From the first record to the last, write out each one exactly.

> [Data to process]:
Segment Open
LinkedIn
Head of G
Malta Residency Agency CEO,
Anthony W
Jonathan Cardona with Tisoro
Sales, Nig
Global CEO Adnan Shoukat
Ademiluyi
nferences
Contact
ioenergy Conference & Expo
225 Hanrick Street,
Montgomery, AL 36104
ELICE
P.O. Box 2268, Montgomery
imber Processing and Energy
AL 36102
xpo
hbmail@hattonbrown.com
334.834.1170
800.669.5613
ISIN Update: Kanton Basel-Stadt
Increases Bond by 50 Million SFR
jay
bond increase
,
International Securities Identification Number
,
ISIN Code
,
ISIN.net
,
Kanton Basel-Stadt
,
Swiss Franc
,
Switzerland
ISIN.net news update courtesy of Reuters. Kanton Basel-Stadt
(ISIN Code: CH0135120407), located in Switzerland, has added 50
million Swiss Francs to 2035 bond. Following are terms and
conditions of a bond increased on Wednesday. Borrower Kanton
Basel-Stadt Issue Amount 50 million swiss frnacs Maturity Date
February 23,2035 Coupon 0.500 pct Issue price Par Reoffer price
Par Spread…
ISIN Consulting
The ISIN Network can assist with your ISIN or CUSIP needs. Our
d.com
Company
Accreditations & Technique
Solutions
Segment Closed
> [Task solution]:
LinkedIn
Head of G
Malta Residency Agency CEO,
Anthony W
Jonathan Cardona with Tisoro
Sales, Nig
Global CEO Adnan Shoukat
Ademiluyi
nferences
Contact
ioenergy Conference & Expo
225 Hanrick Street,
Montgomery, AL 36104
ELICE
P.O. Box 2268, Montgomery
imber Processing and Energy
AL 36102
xpo
hbmail@hattonbrown.com
334.834.1170
800.669.5613
ISIN Update: Kanton Basel-Stadt
Increases Bond by 50 Million SFR
jay
bond increase
,
International Securities Identification Number
,
ISIN Code
,
ISIN.net
,
Kanton Basel-Stadt
,
Swiss Franc
,
Switzerland
ISIN.net news update courtesy of Reuters. Kanton Basel-Stadt
(ISIN Code: CH0135120407), located in Switzerland, has added 50
million Swiss Francs to 2035 bond. Following are terms and
conditions of a bond increased on Wednesday. Borrower Kanton
Basel-Stadt Issue Amount 50 million swiss frnacs Maturity Date
February 23,2035 Coupon 0.500 pct Issue price Par Reoffer price
Par Spread…
ISIN Consulting
The ISIN Network can assist with your ISIN or CUSIP needs. Our
d.com
Company
Accreditations & Technique
Solutions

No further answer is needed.